[TASK LIST]
1. Translate this sentence from the loop versioning reply into Spanish: "It's a new pass, and we are not changing existing LICM functionality."
2. Return the passage of the loop versioning reply from "We are also concerned" to "2(Planning to make this configurable).".

[TEXT BLOCK]
#####

[LLVMdev] RFC: Loop versioning for LICM
Nema, Ashutosh
Ashutosh.Nema at amd.com
Tue Mar 3 21:28:23 PST 2015
Thanks Philip for looking into LoopVersioning.
> It's not clear to me whether you're proposing a new pass, or extending LICM
It's a new pass, and we are not changing existing LICM functionality.
LoopVersioning is a memory check based multi versioning optimization. It will creates version
of the loop with aggressive alias and the other with conservative (default) alias. Aggressive
alias version of loop will have all the memory access marked as no-alias. Because of aggressive
aliasing, alias analysis will be sure about memory accesses and it will mark no-alias for all memory
accesses in alias sets. This will help some of the optimization to proceed further. One case is LICM
PromoteAliasSets (recently refactored as promoteLoopAccessesToScalars).
Post multi versioning in same pass we are planning to call "promoteLoopAccessesToScalars"
on aggressive alias versioned loop.
> In particular, I'm concerned about the code size increase that can result from
> recursive application of loop versioning.
> I think this is an interesting idea, but the profitability heuristics will need to be
> incredibly carefully tuned.
We are also concerned about profitability heuristics, and we are trying to minimize the
negative impact of this pass. Code size increase is a concern, but we are planning to touch
the cases where gain by this optimization will be good enough to justify. For now we made
this pass optional.
Profitability analysis contains basic loop structure analysis, loop instructions analysis and
loop memory access analysis. We are also trying to ensure the new versioned loop will get
benefit by LICM. Apart from this there are few thresholds:
1) Maximum loop nest threshold allowed is 2(Planning to make this configurable).
2) Maximum number of pointers threshold in memcheck allowed is 5(Planning to make this configurable).
I understand profitability plays a vital role here, in current implementation checks added may not
be enough for a right profitability analysis. Accepting a possible scope of improvement, as suggested will
look into Sanjoy work for IRCE.
> I have not really looked at it, but one high level comment. You've got a couple of really long
> functions that need to be broken up into semantic pieces. Reviewing in the current form would be hard.
At this point I'm not expecting a formal review, just emphasizing on the functionality as a part of RFC.
Sure will split out long functions.
Regards,
Ashutosh
From: Philip Reames [mailto:listmail at philipreames.com]
Sent: Wednesday, March 04, 2015 12:16 AM
To: Nema, Ashutosh; llvmdev at cs.uiuc.edu
Subject: Re: [LLVMdev] RFC: Loop versioning for LICM
On 02/26/2015 02:31 AM, Nema, Ashutosh wrote:
I like to propose a new loop multi versioning optimization for LICM.

#####

[DATA EXCERPTS]
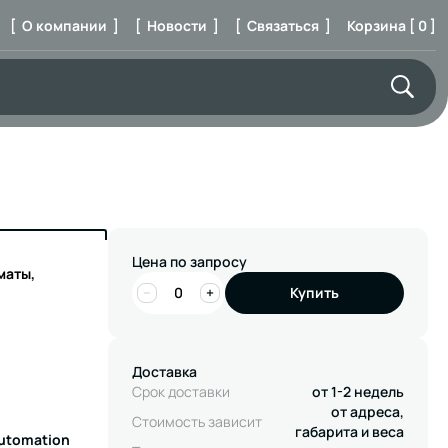
[ О компании ]
[ Новости ]
[ Связаться ]
Корзина [ 0 ]
Цена по запросу
маты,
−
+
Купить
Доставка
Срок доставки
от 1-2 недель
от адреса,
Стоимость зависит
габарита и веса
Automation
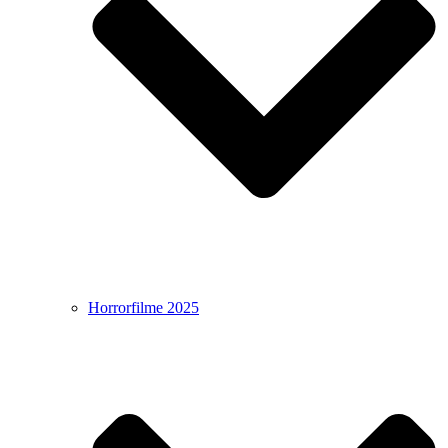
Horrorfilme 2025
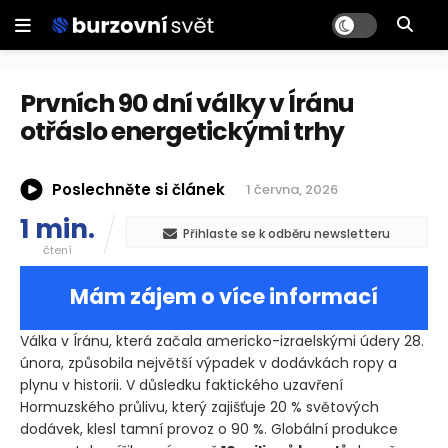
Prvních 90 dní války v Íránu
otřáslo energetickými trhy
Poslechněte si článek
1 června, 2026
1 min.
Přihlaste se k odběru newsletteru
čtení
Mám zájem o více informací
Válka v Íránu, která začala americko-izraelskými údery 28.
února, způsobila největší výpadek v dodávkách ropy a
plynu v historii. V důsledku faktického uzavření
Hormuzského průlivu, který zajišťuje 20 % světových
dodávek, klesl tamní provoz o 90 %. Globální produkce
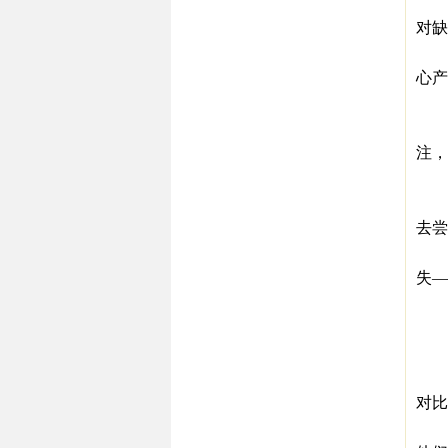
比
对缺
（
心产
（
如果
注，
比
收益
去尝
这
失—
“你
“
（当
通
对比
再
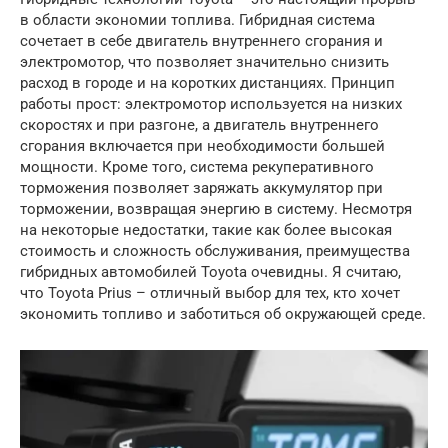
в области экономии топлива. Гибридная система
сочетает в себе двигатель внутреннего сгорания и
электромотор, что позволяет значительно снизить
расход в городе и на коротких дистанциях. Принцип
работы прост: электромотор используется на низких
скоростях и при разгоне, а двигатель внутреннего
сгорания включается при необходимости большей
мощности. Кроме того, система рекуперативного
торможения позволяет заряжать аккумулятор при
торможении, возвращая энергию в систему. Несмотря
на некоторые недостатки, такие как более высокая
стоимость и сложность обслуживания, преимущества
гибридных автомобилей Toyota очевидны. Я считаю,
что Toyota Prius – отличный выбор для тех, кто хочет
экономить топливо и заботиться об окружающей среде.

#####

[RESULTS FOR EACH TASK]
1. Es un pase nuevo y no estamos modificando la funcionalidad existente de LICM.

2.
We are also concerned about profitability heuristics, and we are trying to minimize the
negative impact of this pass. Code size increase is a concern, but we are planning to touch
the cases where gain by this optimization will be good enough to justify. For now we made
this pass optional.
Profitability analysis contains basic loop structure analysis, loop instructions analysis and
loop memory access analysis. We are also trying to ensure the new versioned loop will get
benefit by LICM. Apart from this there are few thresholds:
1) Maximum loop nest threshold allowed is 2(Planning to make this configurable).